> [Task]
Reproduce every line of the items below word for word, keeping each line as it appears.

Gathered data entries
══════════

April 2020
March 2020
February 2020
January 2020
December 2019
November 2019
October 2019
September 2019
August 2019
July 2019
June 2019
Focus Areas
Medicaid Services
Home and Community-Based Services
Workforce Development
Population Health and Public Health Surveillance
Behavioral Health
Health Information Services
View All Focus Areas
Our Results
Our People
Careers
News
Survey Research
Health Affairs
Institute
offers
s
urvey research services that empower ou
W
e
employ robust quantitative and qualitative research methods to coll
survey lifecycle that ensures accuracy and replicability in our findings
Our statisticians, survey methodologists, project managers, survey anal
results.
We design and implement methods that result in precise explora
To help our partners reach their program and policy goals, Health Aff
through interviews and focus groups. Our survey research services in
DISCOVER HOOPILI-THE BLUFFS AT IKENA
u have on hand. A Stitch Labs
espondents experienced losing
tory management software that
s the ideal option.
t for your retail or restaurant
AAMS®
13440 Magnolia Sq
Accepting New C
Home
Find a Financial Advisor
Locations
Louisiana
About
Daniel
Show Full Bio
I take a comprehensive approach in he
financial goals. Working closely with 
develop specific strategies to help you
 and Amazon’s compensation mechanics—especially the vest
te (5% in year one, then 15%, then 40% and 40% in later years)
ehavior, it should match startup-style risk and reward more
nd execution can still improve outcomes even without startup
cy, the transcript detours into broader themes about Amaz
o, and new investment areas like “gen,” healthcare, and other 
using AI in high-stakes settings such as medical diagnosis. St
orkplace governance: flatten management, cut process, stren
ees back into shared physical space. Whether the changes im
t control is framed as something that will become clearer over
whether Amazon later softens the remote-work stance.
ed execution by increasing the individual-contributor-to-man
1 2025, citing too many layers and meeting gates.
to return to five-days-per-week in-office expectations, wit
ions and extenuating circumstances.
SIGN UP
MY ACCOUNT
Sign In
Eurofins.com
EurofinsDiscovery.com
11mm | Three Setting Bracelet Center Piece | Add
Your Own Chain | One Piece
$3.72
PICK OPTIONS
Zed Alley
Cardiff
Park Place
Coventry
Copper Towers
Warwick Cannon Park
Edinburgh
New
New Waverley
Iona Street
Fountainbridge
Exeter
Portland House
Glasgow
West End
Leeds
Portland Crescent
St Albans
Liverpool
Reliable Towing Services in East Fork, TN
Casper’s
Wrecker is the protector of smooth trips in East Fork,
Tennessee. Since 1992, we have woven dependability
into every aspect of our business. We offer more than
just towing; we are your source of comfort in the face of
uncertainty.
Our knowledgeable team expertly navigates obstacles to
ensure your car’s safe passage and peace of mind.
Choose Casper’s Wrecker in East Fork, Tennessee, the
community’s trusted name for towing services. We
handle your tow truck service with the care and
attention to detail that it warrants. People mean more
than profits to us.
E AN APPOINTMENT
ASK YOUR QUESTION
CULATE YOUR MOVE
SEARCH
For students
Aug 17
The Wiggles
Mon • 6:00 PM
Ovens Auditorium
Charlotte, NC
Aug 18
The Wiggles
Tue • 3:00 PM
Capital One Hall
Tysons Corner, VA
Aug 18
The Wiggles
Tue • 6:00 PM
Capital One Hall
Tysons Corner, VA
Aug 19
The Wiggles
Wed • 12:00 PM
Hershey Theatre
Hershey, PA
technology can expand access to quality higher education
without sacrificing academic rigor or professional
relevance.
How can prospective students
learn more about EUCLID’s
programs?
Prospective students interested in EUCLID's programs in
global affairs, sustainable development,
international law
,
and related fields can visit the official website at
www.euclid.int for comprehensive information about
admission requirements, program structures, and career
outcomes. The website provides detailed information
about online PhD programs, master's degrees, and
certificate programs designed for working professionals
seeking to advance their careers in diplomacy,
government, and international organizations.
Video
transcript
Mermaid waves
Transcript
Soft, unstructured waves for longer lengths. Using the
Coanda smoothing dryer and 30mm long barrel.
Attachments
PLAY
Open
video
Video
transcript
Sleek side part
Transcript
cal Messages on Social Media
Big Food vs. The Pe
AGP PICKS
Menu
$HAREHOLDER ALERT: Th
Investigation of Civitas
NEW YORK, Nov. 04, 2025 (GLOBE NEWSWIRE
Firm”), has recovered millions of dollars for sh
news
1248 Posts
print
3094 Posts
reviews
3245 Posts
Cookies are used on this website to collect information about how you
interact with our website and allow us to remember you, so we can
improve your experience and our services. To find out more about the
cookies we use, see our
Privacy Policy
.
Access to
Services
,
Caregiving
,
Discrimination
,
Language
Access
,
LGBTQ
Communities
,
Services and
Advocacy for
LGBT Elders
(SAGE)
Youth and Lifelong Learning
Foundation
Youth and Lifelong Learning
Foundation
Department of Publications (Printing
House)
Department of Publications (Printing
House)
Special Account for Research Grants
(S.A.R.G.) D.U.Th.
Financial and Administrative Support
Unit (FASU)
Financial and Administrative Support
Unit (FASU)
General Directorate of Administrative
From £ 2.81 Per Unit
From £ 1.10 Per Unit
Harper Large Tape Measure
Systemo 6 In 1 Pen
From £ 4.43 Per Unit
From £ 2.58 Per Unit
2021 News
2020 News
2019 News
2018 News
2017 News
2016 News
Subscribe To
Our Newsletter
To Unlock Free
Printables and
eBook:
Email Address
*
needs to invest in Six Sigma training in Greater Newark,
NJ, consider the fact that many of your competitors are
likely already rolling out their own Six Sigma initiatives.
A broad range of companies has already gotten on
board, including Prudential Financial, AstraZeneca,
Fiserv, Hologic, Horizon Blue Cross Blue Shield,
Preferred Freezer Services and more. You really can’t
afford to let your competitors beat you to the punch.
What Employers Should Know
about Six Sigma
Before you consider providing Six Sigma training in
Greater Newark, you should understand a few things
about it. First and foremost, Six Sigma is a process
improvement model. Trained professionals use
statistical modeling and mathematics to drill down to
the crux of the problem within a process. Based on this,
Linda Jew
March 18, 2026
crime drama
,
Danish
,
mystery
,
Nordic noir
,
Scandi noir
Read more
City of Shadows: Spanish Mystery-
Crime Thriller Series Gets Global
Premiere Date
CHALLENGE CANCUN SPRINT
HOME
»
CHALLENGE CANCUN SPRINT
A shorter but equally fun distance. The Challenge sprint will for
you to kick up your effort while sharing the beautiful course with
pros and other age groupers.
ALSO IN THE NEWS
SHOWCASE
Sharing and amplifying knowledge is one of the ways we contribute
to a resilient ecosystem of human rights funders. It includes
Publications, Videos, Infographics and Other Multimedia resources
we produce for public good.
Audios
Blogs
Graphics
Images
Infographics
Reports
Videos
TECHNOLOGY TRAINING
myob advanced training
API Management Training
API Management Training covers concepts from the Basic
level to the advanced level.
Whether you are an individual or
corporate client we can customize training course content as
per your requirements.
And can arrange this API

══════════

> [Solution to this task]
April 2020
March 2020
February 2020
January 2020
December 2019
November 2019
October 2019
September 2019
August 2019
July 2019
June 2019
Focus Areas
Medicaid Services
Home and Community-Based Services
Workforce Development
Population Health and Public Health Surveillance
Behavioral Health
Health Information Services
View All Focus Areas
Our Results
Our People
Careers
News
Survey Research
Health Affairs
Institute
offers
s
urvey research services that empower ou
W
e
employ robust quantitative and qualitative research methods to coll
survey lifecycle that ensures accuracy and replicability in our findings
Our statisticians, survey methodologists, project managers, survey anal
results.
We design and implement methods that result in precise explora
To help our partners reach their program and policy goals, Health Aff
through interviews and focus groups. Our survey research services in
DISCOVER HOOPILI-THE BLUFFS AT IKENA
u have on hand. A Stitch Labs
espondents experienced losing
tory management software that
s the ideal option.
t for your retail or restaurant
AAMS®
13440 Magnolia Sq
Accepting New C
Home
Find a Financial Advisor
Locations
Louisiana
About
Daniel
Show Full Bio
I take a comprehensive approach in he
financial goals. Working closely with 
develop specific strategies to help you
 and Amazon’s compensation mechanics—especially the vest
te (5% in year one, then 15%, then 40% and 40% in later years)
ehavior, it should match startup-style risk and reward more
nd execution can still improve outcomes even without startup
cy, the transcript detours into broader themes about Amaz
o, and new investment areas like “gen,” healthcare, and other 
using AI in high-stakes settings such as medical diagnosis. St
orkplace governance: flatten management, cut process, stren
ees back into shared physical space. Whether the changes im
t control is framed as something that will become clearer over
whether Amazon later softens the remote-work stance.
ed execution by increasing the individual-contributor-to-man
1 2025, citing too many layers and meeting gates.
to return to five-days-per-week in-office expectations, wit
ions and extenuating circumstances.
SIGN UP
MY ACCOUNT
Sign In
Eurofins.com
EurofinsDiscovery.com
11mm | Three Setting Bracelet Center Piece | Add
Your Own Chain | One Piece
$3.72
PICK OPTIONS
Zed Alley
Cardiff
Park Place
Coventry
Copper Towers
Warwick Cannon Park
Edinburgh
New
New Waverley
Iona Street
Fountainbridge
Exeter
Portland House
Glasgow
West End
Leeds
Portland Crescent
St Albans
Liverpool
Reliable Towing Services in East Fork, TN
Casper’s
Wrecker is the protector of smooth trips in East Fork,
Tennessee. Since 1992, we have woven dependability
into every aspect of our business. We offer more than
just towing; we are your source of comfort in the face of
uncertainty.
Our knowledgeable team expertly navigates obstacles to
ensure your car’s safe passage and peace of mind.
Choose Casper’s Wrecker in East Fork, Tennessee, the
community’s trusted name for towing services. We
handle your tow truck service with the care and
attention to detail that it warrants. People mean more
than profits to us.
E AN APPOINTMENT
ASK YOUR QUESTION
CULATE YOUR MOVE
SEARCH
For students
Aug 17
The Wiggles
Mon • 6:00 PM
Ovens Auditorium
Charlotte, NC
Aug 18
The Wiggles
Tue • 3:00 PM
Capital One Hall
Tysons Corner, VA
Aug 18
The Wiggles
Tue • 6:00 PM
Capital One Hall
Tysons Corner, VA
Aug 19
The Wiggles
Wed • 12:00 PM
Hershey Theatre
Hershey, PA
technology can expand access to quality higher education
without sacrificing academic rigor or professional
relevance.
How can prospective students
learn more about EUCLID’s
programs?
Prospective students interested in EUCLID's programs in
global affairs, sustainable development,
international law
,
and related fields can visit the official website at
www.euclid.int for comprehensive information about
admission requirements, program structures, and career
outcomes. The website provides detailed information
about online PhD programs, master's degrees, and
certificate programs designed for working professionals
seeking to advance their careers in diplomacy,
government, and international organizations.
Video
transcript
Mermaid waves
Transcript
Soft, unstructured waves for longer lengths. Using the
Coanda smoothing dryer and 30mm long barrel.
Attachments
PLAY
Open
video
Video
transcript
Sleek side part
Transcript
cal Messages on Social Media
Big Food vs. The Pe
AGP PICKS
Menu
$HAREHOLDER ALERT: Th
Investigation of Civitas
NEW YORK, Nov. 04, 2025 (GLOBE NEWSWIRE
Firm”), has recovered millions of dollars for sh
news
1248 Posts
print
3094 Posts
reviews
3245 Posts
Cookies are used on this website to collect information about how you
interact with our website and allow us to remember you, so we can
improve your experience and our services. To find out more about the
cookies we use, see our
Privacy Policy
.
Access to
Services
,
Caregiving
,
Discrimination
,
Language
Access
,
LGBTQ
Communities
,
Services and
Advocacy for
LGBT Elders
(SAGE)
Youth and Lifelong Learning
Foundation
Youth and Lifelong Learning
Foundation
Department of Publications (Printing
House)
Department of Publications (Printing
House)
Special Account for Research Grants
(S.A.R.G.) D.U.Th.
Financial and Administrative Support
Unit (FASU)
Financial and Administrative Support
Unit (FASU)
General Directorate of Administrative
From £ 2.81 Per Unit
From £ 1.10 Per Unit
Harper Large Tape Measure
Systemo 6 In 1 Pen
From £ 4.43 Per Unit
From £ 2.58 Per Unit
2021 News
2020 News
2019 News
2018 News
2017 News
2016 News
Subscribe To
Our Newsletter
To Unlock Free
Printables and
eBook:
Email Address
*
needs to invest in Six Sigma training in Greater Newark,
NJ, consider the fact that many of your competitors are
likely already rolling out their own Six Sigma initiatives.
A broad range of companies has already gotten on
board, including Prudential Financial, AstraZeneca,
Fiserv, Hologic, Horizon Blue Cross Blue Shield,
Preferred Freezer Services and more. You really can’t
afford to let your competitors beat you to the punch.
What Employers Should Know
about Six Sigma
Before you consider providing Six Sigma training in
Greater Newark, you should understand a few things
about it. First and foremost, Six Sigma is a process
improvement model. Trained professionals use
statistical modeling and mathematics to drill down to
the crux of the problem within a process. Based on this,
Linda Jew
March 18, 2026
crime drama
,
Danish
,
mystery
,
Nordic noir
,
Scandi noir
Read more
City of Shadows: Spanish Mystery-
Crime Thriller Series Gets Global
Premiere Date
CHALLENGE CANCUN SPRINT
HOME
»
CHALLENGE CANCUN SPRINT
A shorter but equally fun distance. The Challenge sprint will for
you to kick up your effort while sharing the beautiful course with
pros and other age groupers.
ALSO IN THE NEWS
SHOWCASE
Sharing and amplifying knowledge is one of the ways we contribute
to a resilient ecosystem of human rights funders. It includes
Publications, Videos, Infographics and Other Multimedia resources
we produce for public good.
Audios
Blogs
Graphics
Images
Infographics
Reports
Videos
TECHNOLOGY TRAINING
myob advanced training
API Management Training
API Management Training covers concepts from the Basic
level to the advanced level.
Whether you are an individual or
corporate client we can customize training course content as
per your requirements.
And can arrange this API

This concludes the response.